─── Selected text ───
Fusions – The Harmonised Work of Three Underground Artists from the World of Street Art, Graffiti and Graphic Design

21-31 March 2006

Curator: Bianka Zsigó

The primary profile of kArton Gallery is the popularisation of comics and caricatures. Within the framework of the talent program launched last year, the Gallery offers young artists an opportunity to introduce their work. During the couple days these exhibitions are open, visitors can familiarise themselves with the works of beginning exhibitors and artistic trends, which are rarely represented in Hungary’s exhibition spaces.

The show affords its viewers a glimpse at pieces by Blik, Drez and Nikon, activists of Hungarian street art. The aim of the exhibition is to draw attention to this “wildling” of contemporary art, whose thematic, motifs and technical solutions provide the basis for the fusion of the pieces by these three artists.

Street art is a collective noun that comprises, in addition to graffiti, visual products found in public places, which got there through illegal means. This includes stickers, posters and stencilled spray paint images. Passers-by who notice these small or large images (and don’t merely chalk them up to vandalism) are made to wonder who put them there and for what purpose. Often they arrive at the conclusion that, surely, these, too, must be but advertisements for some new product. They are not far from reality, as street art is partly self-advertisement by the artists, in that they promote their names or tags and – through its execution – also flaunt their creativity and professional skills. On the other hand, it is an alteration of the environment, as the surroundings are changed in an autocratic manner, and also communication, established between street artists who reflect on each other’s works. But, at the end of the day, the removal of the works by street passivists (us, city dwellers) is also a form of communication, and so is the reappearance of the next piece on the following day declaring: ‘we are here and we can do to the street image, whatever we want.’ Their sin is no greater than the transgression of those who have turned every nook and cranny of our living environment into advertisement surfaces, or those who are allowing our historic monuments to go to waste.
─── Data provided ───
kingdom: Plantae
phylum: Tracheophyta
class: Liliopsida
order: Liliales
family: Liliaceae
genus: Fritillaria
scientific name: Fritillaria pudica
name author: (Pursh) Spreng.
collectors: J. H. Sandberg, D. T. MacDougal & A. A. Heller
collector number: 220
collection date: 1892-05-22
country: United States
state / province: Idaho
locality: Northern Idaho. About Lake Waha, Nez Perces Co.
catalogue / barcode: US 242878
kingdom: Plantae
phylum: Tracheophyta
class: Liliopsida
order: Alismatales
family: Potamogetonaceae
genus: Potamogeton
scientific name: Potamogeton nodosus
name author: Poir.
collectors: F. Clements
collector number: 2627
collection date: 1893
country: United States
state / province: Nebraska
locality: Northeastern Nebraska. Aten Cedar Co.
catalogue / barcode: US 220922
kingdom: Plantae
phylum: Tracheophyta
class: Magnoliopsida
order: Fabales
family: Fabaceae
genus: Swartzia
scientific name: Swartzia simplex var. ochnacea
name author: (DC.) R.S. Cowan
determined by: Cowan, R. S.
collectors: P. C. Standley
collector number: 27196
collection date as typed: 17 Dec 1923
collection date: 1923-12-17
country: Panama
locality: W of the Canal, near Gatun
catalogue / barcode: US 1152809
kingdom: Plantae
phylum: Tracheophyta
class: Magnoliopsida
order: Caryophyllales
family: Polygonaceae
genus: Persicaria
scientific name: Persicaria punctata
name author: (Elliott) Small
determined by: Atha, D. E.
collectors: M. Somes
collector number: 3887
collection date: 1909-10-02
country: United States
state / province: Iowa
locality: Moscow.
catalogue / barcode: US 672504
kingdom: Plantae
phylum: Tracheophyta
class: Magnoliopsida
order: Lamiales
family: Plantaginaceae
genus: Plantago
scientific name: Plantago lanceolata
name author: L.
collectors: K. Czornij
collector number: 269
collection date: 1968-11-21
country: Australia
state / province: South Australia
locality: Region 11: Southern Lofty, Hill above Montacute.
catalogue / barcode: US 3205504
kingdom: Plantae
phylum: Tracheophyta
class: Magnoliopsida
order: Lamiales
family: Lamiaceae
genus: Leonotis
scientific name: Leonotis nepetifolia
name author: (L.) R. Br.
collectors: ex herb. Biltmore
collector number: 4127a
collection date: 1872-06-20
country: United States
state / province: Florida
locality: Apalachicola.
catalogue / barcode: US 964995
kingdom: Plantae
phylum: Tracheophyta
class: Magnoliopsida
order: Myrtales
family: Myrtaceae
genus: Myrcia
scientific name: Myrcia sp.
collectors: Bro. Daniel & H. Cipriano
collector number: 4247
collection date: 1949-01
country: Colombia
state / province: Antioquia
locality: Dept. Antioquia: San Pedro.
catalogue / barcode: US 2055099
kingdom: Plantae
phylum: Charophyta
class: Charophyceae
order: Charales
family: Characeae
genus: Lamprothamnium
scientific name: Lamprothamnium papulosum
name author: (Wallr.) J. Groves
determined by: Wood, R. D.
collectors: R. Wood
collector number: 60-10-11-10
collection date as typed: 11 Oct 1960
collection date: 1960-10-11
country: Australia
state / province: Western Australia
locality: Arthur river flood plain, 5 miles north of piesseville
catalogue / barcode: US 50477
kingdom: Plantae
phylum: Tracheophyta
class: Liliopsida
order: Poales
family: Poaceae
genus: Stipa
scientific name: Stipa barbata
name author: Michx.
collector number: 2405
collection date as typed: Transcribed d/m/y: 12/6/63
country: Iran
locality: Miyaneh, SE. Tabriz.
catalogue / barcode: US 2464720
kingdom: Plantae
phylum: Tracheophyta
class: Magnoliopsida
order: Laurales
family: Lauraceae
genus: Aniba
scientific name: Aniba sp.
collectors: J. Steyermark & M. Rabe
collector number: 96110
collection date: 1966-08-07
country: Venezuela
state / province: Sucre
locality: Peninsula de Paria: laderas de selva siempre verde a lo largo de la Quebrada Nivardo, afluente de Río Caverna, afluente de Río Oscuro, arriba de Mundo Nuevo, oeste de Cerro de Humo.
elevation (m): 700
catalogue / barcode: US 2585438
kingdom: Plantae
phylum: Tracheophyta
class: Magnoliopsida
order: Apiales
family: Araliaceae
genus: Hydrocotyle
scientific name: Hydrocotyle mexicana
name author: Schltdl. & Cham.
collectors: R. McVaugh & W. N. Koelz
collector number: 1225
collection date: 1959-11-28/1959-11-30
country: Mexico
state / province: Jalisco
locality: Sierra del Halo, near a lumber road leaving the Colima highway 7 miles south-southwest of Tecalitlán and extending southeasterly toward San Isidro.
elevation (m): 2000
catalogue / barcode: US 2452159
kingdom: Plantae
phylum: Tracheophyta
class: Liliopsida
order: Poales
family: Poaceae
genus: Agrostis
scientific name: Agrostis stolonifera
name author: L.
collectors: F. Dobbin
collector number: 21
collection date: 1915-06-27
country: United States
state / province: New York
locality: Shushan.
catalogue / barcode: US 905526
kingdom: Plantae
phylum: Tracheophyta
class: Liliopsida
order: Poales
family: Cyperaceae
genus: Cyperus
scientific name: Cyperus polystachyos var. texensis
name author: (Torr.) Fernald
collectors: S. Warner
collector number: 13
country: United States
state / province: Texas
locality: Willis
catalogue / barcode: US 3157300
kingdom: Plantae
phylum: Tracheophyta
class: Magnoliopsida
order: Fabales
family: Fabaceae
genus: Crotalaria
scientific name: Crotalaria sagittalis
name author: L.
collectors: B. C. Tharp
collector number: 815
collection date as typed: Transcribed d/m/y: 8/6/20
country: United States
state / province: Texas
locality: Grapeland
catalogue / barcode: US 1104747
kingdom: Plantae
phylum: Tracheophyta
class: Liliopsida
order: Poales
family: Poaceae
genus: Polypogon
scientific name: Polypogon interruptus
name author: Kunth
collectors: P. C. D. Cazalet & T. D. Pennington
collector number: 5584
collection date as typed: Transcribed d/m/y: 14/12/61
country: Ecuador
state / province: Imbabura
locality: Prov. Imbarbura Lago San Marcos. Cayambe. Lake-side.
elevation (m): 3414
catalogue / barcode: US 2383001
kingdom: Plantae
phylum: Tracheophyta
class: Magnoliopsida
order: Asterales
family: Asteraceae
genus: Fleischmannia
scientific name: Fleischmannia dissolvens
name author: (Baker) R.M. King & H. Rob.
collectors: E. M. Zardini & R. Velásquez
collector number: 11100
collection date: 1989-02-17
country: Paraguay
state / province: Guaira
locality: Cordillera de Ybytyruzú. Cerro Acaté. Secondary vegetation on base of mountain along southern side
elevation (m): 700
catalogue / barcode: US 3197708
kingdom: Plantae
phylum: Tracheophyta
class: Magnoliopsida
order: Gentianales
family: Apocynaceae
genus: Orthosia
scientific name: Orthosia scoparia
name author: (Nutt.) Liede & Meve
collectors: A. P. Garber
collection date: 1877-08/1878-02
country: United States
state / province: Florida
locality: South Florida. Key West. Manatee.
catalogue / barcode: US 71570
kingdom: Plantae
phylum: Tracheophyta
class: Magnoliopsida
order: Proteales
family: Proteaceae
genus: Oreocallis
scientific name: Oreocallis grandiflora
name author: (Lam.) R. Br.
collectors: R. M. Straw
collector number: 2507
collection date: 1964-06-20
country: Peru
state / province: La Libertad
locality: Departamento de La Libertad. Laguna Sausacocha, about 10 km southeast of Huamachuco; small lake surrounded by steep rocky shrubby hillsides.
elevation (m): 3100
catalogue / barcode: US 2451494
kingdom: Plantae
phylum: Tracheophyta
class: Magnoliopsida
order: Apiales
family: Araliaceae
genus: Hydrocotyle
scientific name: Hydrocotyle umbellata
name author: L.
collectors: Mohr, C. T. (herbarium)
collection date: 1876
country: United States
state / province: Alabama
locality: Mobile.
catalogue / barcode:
───
[Work to complete]
**a)** Can you reproduce the Fusions exhibition text in full, word for word?
**b)** In the rows, starting at the line that contains "family: Potamogetonaceae" and ending at the line that contains "locality: W of the Canal, near Gatun", can you swap every "country" for "nation"? Give back only those lines, with both ends included and nothing else changed.

[Task-by-task results]
**a)**
Fusions – The Harmonised Work of Three Underground Artists from the World of Street Art, Graffiti and Graphic Design

21-31 March 2006

Curator: Bianka Zsigó

The primary profile of kArton Gallery is the popularisation of comics and caricatures. Within the framework of the talent program launched last year, the Gallery offers young artists an opportunity to introduce their work. During the couple days these exhibitions are open, visitors can familiarise themselves with the works of beginning exhibitors and artistic trends, which are rarely represented in Hungary’s exhibition spaces.

The show affords its viewers a glimpse at pieces by Blik, Drez and Nikon, activists of Hungarian street art. The aim of the exhibition is to draw attention to this “wildling” of contemporary art, whose thematic, motifs and technical solutions provide the basis for the fusion of the pieces by these three artists.

Street art is a collective noun that comprises, in addition to graffiti, visual products found in public places, which got there through illegal means. This includes stickers, posters and stencilled spray paint images. Passers-by who notice these small or large images (and don’t merely chalk them up to vandalism) are made to wonder who put them there and for what purpose. Often they arrive at the conclusion that, surely, these, too, must be but advertisements for some new product. They are not far from reality, as street art is partly self-advertisement by the artists, in that they promote their names or tags and – through its execution – also flaunt their creativity and professional skills. On the other hand, it is an alteration of the environment, as the surroundings are changed in an autocratic manner, and also communication, established between street artists who reflect on each other’s works. But, at the end of the day, the removal of the works by street passivists (us, city dwellers) is also a form of communication, and so is the reappearance of the next piece on the following day declaring: ‘we are here and we can do to the street image, whatever we want.’ Their sin is no greater than the transgression of those who have turned every nook and cranny of our living environment into advertisement surfaces, or those who are allowing our historic monuments to go to waste.

**b)**
family: Potamogetonaceae
genus: Potamogeton
scientific name: Potamogeton nodosus
name author: Poir.
collectors: F. Clements
collector number: 2627
collection date: 1893
nation: United States
state / province: Nebraska
locality: Northeastern Nebraska. Aten Cedar Co.
catalogue / barcode: US 220922
kingdom: Plantae
phylum: Tracheophyta
class: Magnoliopsida
order: Fabales
family: Fabaceae
genus: Swartzia
scientific name: Swartzia simplex var. ochnacea
name author: (DC.) R.S. Cowan
determined by: Cowan, R. S.
collectors: P. C. Standley
collector number: 27196
collection date as typed: 17 Dec 1923
collection date: 1923-12-17
nation: Panama
locality: W of the Canal, near Gatun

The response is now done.